Pascal Stürchler, CEO und Gründer von Acceleris (Source: Merlin Photography Ltd.)
Pascal Stürchler, CEO und Gründer von Acceleris (Source: Merlin Photography Ltd.)

Am 25. Mai endet die Übergangsfrist für die neue EU-Datenschutz-Grundverordnung. Sind Schweizer Firmen vorbereitet?

Pascal Stürchler: Schaut man sich die Teilnehmerzahlen bei DSGVO-Veranstaltungen und die Anzahl solcher Events an, dann ist das Interesse von Schweizer Unternehmen an dieser neuen Datenschutz-Grundverordnung klar ersichtlich. Inwiefern über dieses Interesse hinaus die Unternehmen auch wirklich vorbereitet sind, ist schwierig abzuschätzen. Dabei gehe ich aber davon aus, dass sich zumindest die Sensibilität für datenschutzrechtliche Themen sicher grundsätzlich erhöht hat und sich das bei zukünftigen Geschäften bemerkbar machen wird.

Was empfehlen Sie Firmen, die sich noch nicht mit der EU-­DSGVO befasst haben?
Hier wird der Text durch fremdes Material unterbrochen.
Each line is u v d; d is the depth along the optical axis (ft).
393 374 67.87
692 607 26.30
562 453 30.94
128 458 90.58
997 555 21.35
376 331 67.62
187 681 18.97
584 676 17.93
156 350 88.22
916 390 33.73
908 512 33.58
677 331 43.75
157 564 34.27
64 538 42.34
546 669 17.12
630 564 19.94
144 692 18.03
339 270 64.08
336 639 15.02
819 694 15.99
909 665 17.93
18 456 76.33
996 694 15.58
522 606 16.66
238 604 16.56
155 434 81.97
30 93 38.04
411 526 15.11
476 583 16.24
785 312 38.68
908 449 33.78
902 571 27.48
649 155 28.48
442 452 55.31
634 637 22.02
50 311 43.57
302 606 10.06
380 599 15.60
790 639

Sie haben ja kaum noch Zeit für die ­Umsetzung.

Das Thema ist ernst zu nehmen, und Schweizer Firmen sollten sich daher rasch mit den Anforderungen der EU-DSGVO vertraut machen. Zum Einstieg ins Thema ist der Besuch eines entsprechenden Vortrags sicherlich zu empfehlen. Der erhaltene, grobe Überblick hilft, die weiteren Schritte zu bestimmen. Die Anzahl solcher Veranstaltungen wird mit grosser Wahrscheinlichkeit nicht abnehmen, denn Best Practices werden erst nach und nach entstehen. Ebenso werden erste ausgesprochene Bussen den allgemeinen Druck zusätzlich erhöhen.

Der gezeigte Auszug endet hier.